• [Work to be completed] Report how many lines in the listing below contain the string "artikel", counting only matches with the same capitalization. Give the number alone.

[The records — start]

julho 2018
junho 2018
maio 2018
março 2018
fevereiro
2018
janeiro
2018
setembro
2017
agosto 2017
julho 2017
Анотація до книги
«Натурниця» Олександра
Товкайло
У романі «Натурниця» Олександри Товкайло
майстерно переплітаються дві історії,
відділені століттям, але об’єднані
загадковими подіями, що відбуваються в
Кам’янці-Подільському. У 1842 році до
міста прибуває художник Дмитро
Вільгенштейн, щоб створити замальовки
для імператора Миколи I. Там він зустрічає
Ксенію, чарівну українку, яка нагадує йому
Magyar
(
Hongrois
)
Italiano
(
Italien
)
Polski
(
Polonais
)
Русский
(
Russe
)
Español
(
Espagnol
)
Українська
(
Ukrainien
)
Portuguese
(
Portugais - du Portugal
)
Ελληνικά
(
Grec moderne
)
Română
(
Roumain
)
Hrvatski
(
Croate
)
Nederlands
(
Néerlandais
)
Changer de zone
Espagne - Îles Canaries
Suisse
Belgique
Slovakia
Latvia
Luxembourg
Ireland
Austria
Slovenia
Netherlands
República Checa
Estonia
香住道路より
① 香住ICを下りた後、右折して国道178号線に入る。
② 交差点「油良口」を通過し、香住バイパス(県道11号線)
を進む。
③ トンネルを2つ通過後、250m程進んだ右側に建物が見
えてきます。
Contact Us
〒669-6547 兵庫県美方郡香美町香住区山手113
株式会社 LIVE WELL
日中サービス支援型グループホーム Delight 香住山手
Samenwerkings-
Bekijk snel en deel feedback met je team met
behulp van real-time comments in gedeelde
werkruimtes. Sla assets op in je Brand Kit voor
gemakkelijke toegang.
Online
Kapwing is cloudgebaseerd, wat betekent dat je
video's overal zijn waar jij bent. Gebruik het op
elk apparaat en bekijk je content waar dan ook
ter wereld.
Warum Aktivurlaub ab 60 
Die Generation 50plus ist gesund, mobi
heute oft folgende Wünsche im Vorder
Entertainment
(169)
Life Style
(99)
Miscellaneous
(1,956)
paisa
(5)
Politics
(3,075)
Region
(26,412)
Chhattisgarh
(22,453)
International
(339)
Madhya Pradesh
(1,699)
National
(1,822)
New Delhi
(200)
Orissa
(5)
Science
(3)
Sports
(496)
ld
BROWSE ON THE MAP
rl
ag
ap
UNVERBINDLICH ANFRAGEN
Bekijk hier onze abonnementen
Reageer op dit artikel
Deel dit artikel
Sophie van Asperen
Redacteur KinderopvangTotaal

[The records — finish]

• [Answer for the task] 2